**TASK MATERIAL:**
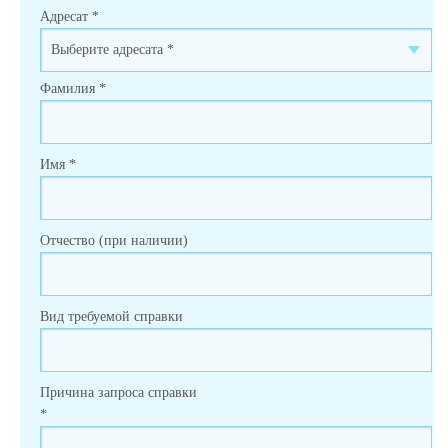
Адресат
*
Фамилия
*
Имя
*
Отчество (при наличии)
Вид требуемой справки
Причина запроса справки
*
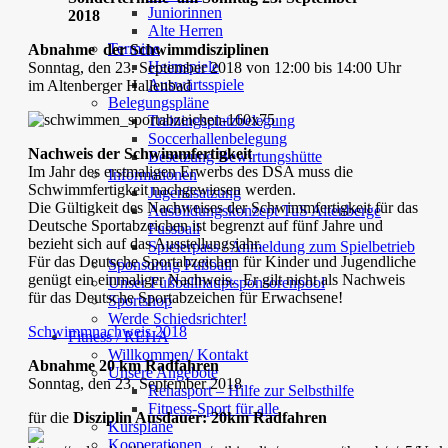
Juniorinnen
2018
Alte Herren
Termine
Ab
nahme der Schwimmdisziplinen
Heimspiele
Sonntag, den 23. September 2018 von 12:00 bis 14:00 Uhr
Auswärtsspiele
im Altenberger Hallenbad
Belegungspläne
Trainingsplatzbelegung
Soccerhallenbelegung
Nachweis der Schwimmfertigkeit
Besetzung Bewirtungshütte
Im Jahr des erstmaligen Erwerbs des DSA muss die
Informationen
Schwimmfertigkeit nachgewiesen werden.
Jugendsatzung
Die Gültigkeit des Nachweises der Schwimmfertigkeit für das
Ausbildungskonzept TuS Altenberge
Deutsche Sportabzeichen ist begrenzt auf fünf Jahre und
Fussball
bezieht sich auf das Ausstellungsjahr.
Spielerpass / Anmeldung zum Spielbetrieb
Für das Deutsche Sportabzeichen für Kinder und Jugendliche
Sponsoring Fußball
genügt ein einmaliger Nachweis. Er gilt nicht als Nachweis
Unser Fußballhauptsponsorenpool
für das Deutsche Sportabzeichen für Erwachsene!
Sportshop
Werde Schiedsrichter!
Schwimmnachweis 2018
Fitness / REHA
Willkommen/ Kontakt
Abnahme 20 km Radfahren
Unsere Angebote
Sonntag, den 23. September 2018
Rehasport – Hilfe zur Selbsthilfe
Fitness-Sport für alle
für die
Disziplin Ausdauer:
20km Radfahren
Kurspläne
Kooperationen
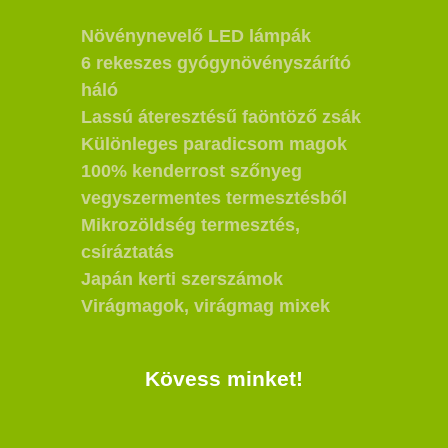
Növénynevelő LED lámpák
6 rekeszes gyógynövényszárító
háló
Lassú áteresztésű faöntöző zsák
Különleges paradicsom magok
100% kenderrost szőnyeg
vegyszermentes termesztésből
Mikrozöldség termesztés,
csíráztatás
Japán kerti szerszámok
Virágmagok, virágmag mixek
Kövess minket!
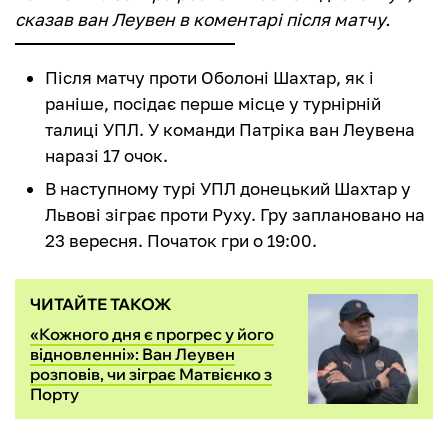
сказав ван Леувен в коментарі після матчу.
Після матчу проти Оболоні Шахтар, як і
раніше, посідає перше місце у турнірній
талиці УПЛ. У команди Патріка ван Леувена
наразі 17 очок.
В наступному турі УПЛ донецький Шахтар у
Львові зіграє проти Руху. Гру заплановано на
23 вересня. Початок гри о 19:00.
ЧИТАЙТЕ ТАКОЖ
«Кожного дня є прогрес у його
відновленні»: Ван Леувен
розповів, чи зіграє Матвієнко з
Порту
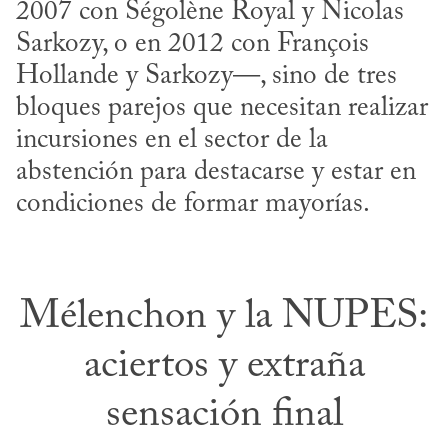
2007 con Ségolène Royal y Nicolas 
Sarkozy, o en 2012 con François 
Hollande y Sarkozy—, sino de tres 
bloques parejos que necesitan realizar 
incursiones en el sector de la 
abstención para destacarse y estar en 
condiciones de formar mayorías.
Mélenchon y la NUPES:
aciertos y extraña
sensación final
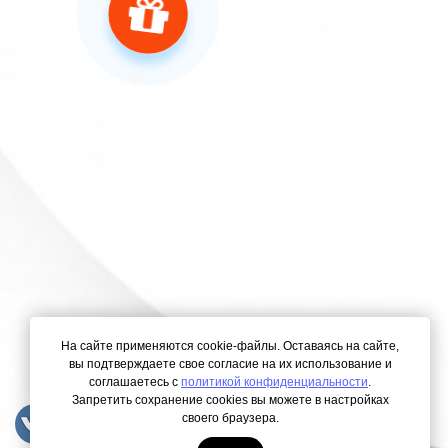
На сайте применяются cookie-файлы. Оставаясь на сайте,
вы подтверждаете свое согласие на их использование и
соглашаетесь с
политикой конфиденциальности
.
Запретить сохранение cookies вы можете в настройках
своего браузера.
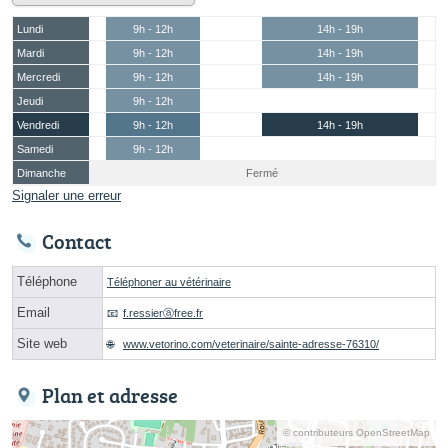
Lundi
9h - 12h
14h - 19h
Mardi
9h - 12h
14h - 19h
Mercredi
9h - 12h
14h - 19h
Jeudi
9h - 12h
Vendredi
9h - 12h
14h - 19h
Samedi
9h - 12h
Dimanche
Fermé
Signaler une erreur
Contact
Téléphone
Téléphoner au vétérinaire
Email
f.ressierⓐfree.fr
Site web
www.vetorino.com/veterinaire/sainte-adresse-76310/
Plan et adresse
© contributeurs OpenStreetMap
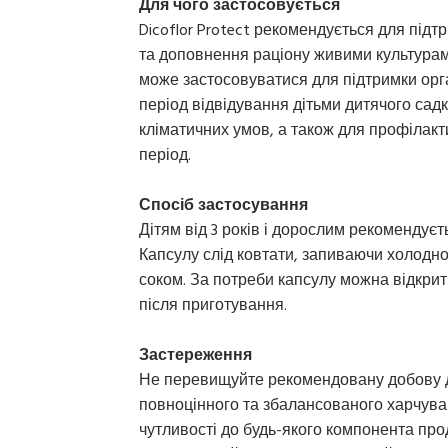
Для чого застосовується
Dicoflor Protect рекомендується для під
та доповнення раціону живими культурами
може застосовуватися для підтримки орган
період відвідування дітьми дитячого садк
кліматичних умов, а також для профілак
період.
Спосіб застосування
Дітям від 3 років і дорослим рекомендуєть
Капсулу слід ковтати, запиваючи холод
соком. За потреби капсулу можна відкрити
після приготування.
Застереження
Не перевищуйте рекомендовану добову до
повноцінного та збалансованого харчуван
чутливості до будь-якого компонента прод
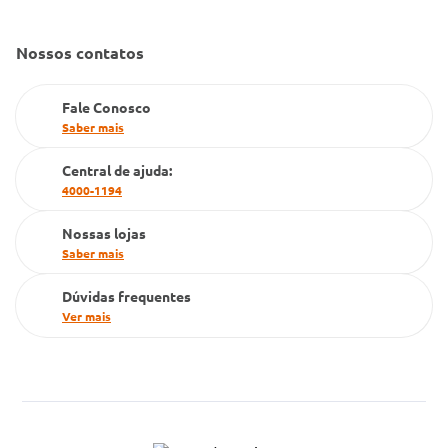
Convênio Conlife
Fale Conosco
Gestão de marcas
Nossos contatos
Dúvidas Frequentes
Farmacia popular
Fale Conosco
PBM
Saber mais
Cartão Grupo Conde
Central de ajuda:
4000-1194
Televendas
Nossas lojas
Saber mais
Dúvidas frequentes
Ver mais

**WORK REQUEST:** Return all lines of the data in which the string "September" appears.

**SOLUTION BELOW:**
Sonntag, den 23. September 2018 von 12:00 bis 14:00 Uhr
Sonntag, den 23. September 2018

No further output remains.